Description of the task ::
Reprint the lines below as they are, minus the pictures.

(Source data)
- Opening Delimiter -
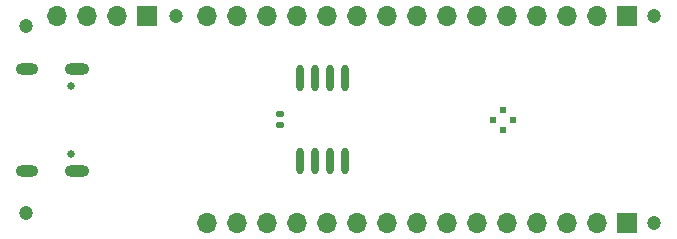
<source format=gbs>
%TF.GenerationSoftware,KiCad,Pcbnew,7.0.1*%
%TF.CreationDate,2023-03-19T18:10:57+08:00*%
%TF.ProjectId,UINIO-MCU-ESP32C3,55494e49-4f2d-44d4-9355-2d4553503332,Version 3.5.0*%
%TF.SameCoordinates,PX735b400PY5c274f0*%
%TF.FileFunction,Soldermask,Bot*%
%TF.FilePolarity,Negative*%
%FSLAX46Y46*%
G04 Gerber Fmt 4.6, Leading zero omitted, Abs format (unit mm)*
G04 Created by KiCad (PCBNEW 7.0.1) date 2023-03-19 18:10:57*
%MOMM*%
%LPD*%
G01*
G04 APERTURE LIST*
G04 Aperture macros list*
%AMRoundRect*
0 Rectangle with rounded corners*
0 $1 Rounding radius*
0 $2 $3 $4 $5 $6 $7 $8 $9 X,Y pos of 4 corners*
0 Add a 4 corners polygon primitive as box body*
4,1,4,$2,$3,$4,$5,$6,$7,$8,$9,$2,$3,0*
0 Add four circle primitives for the rounded corners*
1,1,$1+$1,$2,$3*
1,1,$1+$1,$4,$5*
1,1,$1+$1,$6,$7*
1,1,$1+$1,$8,$9*
0 Add four rect primitives between the rounded corners*
20,1,$1+$1,$2,$3,$4,$5,0*
20,1,$1+$1,$4,$5,$6,$7,0*
20,1,$1+$1,$6,$7,$8,$9,0*
20,1,$1+$1,$8,$9,$2,$3,0*%
G04 Aperture macros list end*
%ADD10C,1.200000*%
%ADD11C,0.610000*%
%ADD12R,1.700000X1.700000*%
%ADD13O,1.700000X1.700000*%
%ADD14C,0.650000*%
%ADD15O,2.100000X1.000000*%
%ADD16O,1.900000X1.000000*%
%ADD17O,0.630000X2.250000*%
%ADD18RoundRect,0.140000X0.170000X-0.140000X0.170000X0.140000X-0.170000X0.140000X-0.170000X-0.140000X0*%
G04 APERTURE END LIST*
D10*
%TO.C,HOLE2*%
X14660000Y2470000D03*
%TD*%
D11*
%TO.C,U3*%
X43199558Y-6350000D03*
X42351030Y-5501472D03*
X42351030Y-7198528D03*
X41502502Y-6350000D03*
%TD*%
D10*
%TO.C,HOLE1*%
X1910000Y1590000D03*
%TD*%
D12*
%TO.C,J2*%
X12140000Y2470000D03*
D13*
X9600000Y2470000D03*
X7060000Y2470000D03*
X4520000Y2470000D03*
%TD*%
D10*
%TO.C,HOLE3*%
X55140000Y2420000D03*
%TD*%
D14*
%TO.C,USB1*%
X5749000Y-3460000D03*
X5749000Y-9240000D03*
D15*
X6249000Y-2025000D03*
X6249000Y-10675000D03*
D16*
X2049000Y-2025000D03*
X2049000Y-10675000D03*
%TD*%
D10*
%TO.C,HOLE4*%
X55140000Y-15070000D03*
%TD*%
%TO.C,HOLE5*%
X1910000Y-14210000D03*
%TD*%
D12*
%TO.C,J3*%
X52780000Y-15090000D03*
D13*
X50240000Y-15090000D03*
X47700000Y-15090000D03*
X45160000Y-15090000D03*
X42620000Y-15090000D03*
X40080000Y-15090000D03*
X37540000Y-15090000D03*
X35000000Y-15090000D03*
X32460000Y-15090000D03*
X29920000Y-15090000D03*
X27380000Y-15090000D03*
X24840000Y-15090000D03*
X22300000Y-15090000D03*
X19760000Y-15090000D03*
X17220000Y-15090000D03*
%TD*%
D17*
%TO.C,U2*%
X25145000Y-2790000D03*
X26415000Y-2790000D03*
X27685000Y-2790000D03*
X28955000Y-2790000D03*
X28955000Y-9850000D03*
X27685000Y-9850000D03*
X26415000Y-9850000D03*
X25145000Y-9850000D03*
%TD*%
D18*
%TO.C,C1*%
X23400000Y-6800000D03*
X23400000Y-5840000D03*
%TD*%
D12*
%TO.C,J1*%
X52780000Y2470000D03*
D13*
X50240000Y2470000D03*
X47700000Y2470000D03*
X45160000Y2470000D03*
X42620000Y2470000D03*
X40080000Y2470000D03*
X37540000Y2470000D03*
X35000000Y2470000D03*
X32460000Y2470000D03*
X29920000Y2470000D03*
X27380000Y2470000D03*
X24840000Y2470000D03*
X22300000Y2470000D03*
X19760000Y2470000D03*
X17220000Y2470000D03*
%TD*%
M02*

</source>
- Closing Delimiter -
Response below ::
<source format=gbs>
%TF.GenerationSoftware,KiCad,Pcbnew,7.0.1*%
%TF.CreationDate,2023-03-19T18:10:57+08:00*%
%TF.ProjectId,UINIO-MCU-ESP32C3,55494e49-4f2d-44d4-9355-2d4553503332,Version 3.5.0*%
%TF.SameCoordinates,PX735b400PY5c274f0*%
%TF.FileFunction,Soldermask,Bot*%
%TF.FilePolarity,Negative*%
%FSLAX46Y46*%
G04 Gerber Fmt 4.6, Leading zero omitted, Abs format (unit mm)*
G04 Created by KiCad (PCBNEW 7.0.1) date 2023-03-19 18:10:57*
%MOMM*%
%LPD*%
G01*
G04 APERTURE LIST*
G04 Aperture macros list*
%AMRoundRect*
0 Rectangle with rounded corners*
0 $1 Rounding radius*
0 $2 $3 $4 $5 $6 $7 $8 $9 X,Y pos of 4 corners*
0 Add a 4 corners polygon primitive as box body*
4,1,4,$2,$3,$4,$5,$6,$7,$8,$9,$2,$3,0*
0 Add four circle primitives for the rounded corners*
1,1,$1+$1,$2,$3*
1,1,$1+$1,$4,$5*
1,1,$1+$1,$6,$7*
1,1,$1+$1,$8,$9*
0 Add four rect primitives between the rounded corners*
20,1,$1+$1,$2,$3,$4,$5,0*
20,1,$1+$1,$4,$5,$6,$7,0*
20,1,$1+$1,$6,$7,$8,$9,0*
20,1,$1+$1,$8,$9,$2,$3,0*%
G04 Aperture macros list end*
%ADD10C,1.200000*%
%ADD11C,0.610000*%
%ADD12R,1.700000X1.700000*%
%ADD13O,1.700000X1.700000*%
%ADD14C,0.650000*%
%ADD15O,2.100000X1.000000*%
%ADD16O,1.900000X1.000000*%
%ADD17O,0.630000X2.250000*%
%ADD18RoundRect,0.140000X0.170000X-0.140000X0.170000X0.140000X-0.170000X0.140000X-0.170000X-0.140000X0*%
G04 APERTURE END LIST*
D10*
%TO.C,HOLE2*%
X14660000Y2470000D03*
%TD*%
D11*
%TO.C,U3*%
X43199558Y-6350000D03*
X42351030Y-5501472D03*
X42351030Y-7198528D03*
X41502502Y-6350000D03*
%TD*%
D10*
%TO.C,HOLE1*%
X1910000Y1590000D03*
%TD*%
D12*
%TO.C,J2*%
X12140000Y2470000D03*
D13*
X9600000Y2470000D03*
X7060000Y2470000D03*
X4520000Y2470000D03*
%TD*%
D10*
%TO.C,HOLE3*%
X55140000Y2420000D03*
%TD*%
D14*
%TO.C,USB1*%
X5749000Y-3460000D03*
X5749000Y-9240000D03*
D15*
X6249000Y-2025000D03*
X6249000Y-10675000D03*
D16*
X2049000Y-2025000D03*
X2049000Y-10675000D03*
%TD*%
D10*
%TO.C,HOLE4*%
X55140000Y-15070000D03*
%TD*%
%TO.C,HOLE5*%
X1910000Y-14210000D03*
%TD*%
D12*
%TO.C,J3*%
X52780000Y-15090000D03*
D13*
X50240000Y-15090000D03*
X47700000Y-15090000D03*
X45160000Y-15090000D03*
X42620000Y-15090000D03*
X40080000Y-15090000D03*
X37540000Y-15090000D03*
X35000000Y-15090000D03*
X32460000Y-15090000D03*
X29920000Y-15090000D03*
X27380000Y-15090000D03*
X24840000Y-15090000D03*
X22300000Y-15090000D03*
X19760000Y-15090000D03*
X17220000Y-15090000D03*
%TD*%
D17*
%TO.C,U2*%
X25145000Y-2790000D03*
X26415000Y-2790000D03*
X27685000Y-2790000D03*
X28955000Y-2790000D03*
X28955000Y-9850000D03*
X27685000Y-9850000D03*
X26415000Y-9850000D03*
X25145000Y-9850000D03*
%TD*%
D18*
%TO.C,C1*%
X23400000Y-6800000D03*
X23400000Y-5840000D03*
%TD*%
D12*
%TO.C,J1*%
X52780000Y2470000D03*
D13*
X50240000Y2470000D03*
X47700000Y2470000D03*
X45160000Y2470000D03*
X42620000Y2470000D03*
X40080000Y2470000D03*
X37540000Y2470000D03*
X35000000Y2470000D03*
X32460000Y2470000D03*
X29920000Y2470000D03*
X27380000Y2470000D03*
X24840000Y2470000D03*
X22300000Y2470000D03*
X19760000Y2470000D03*
X17220000Y2470000D03*
%TD*%
M02*

</source>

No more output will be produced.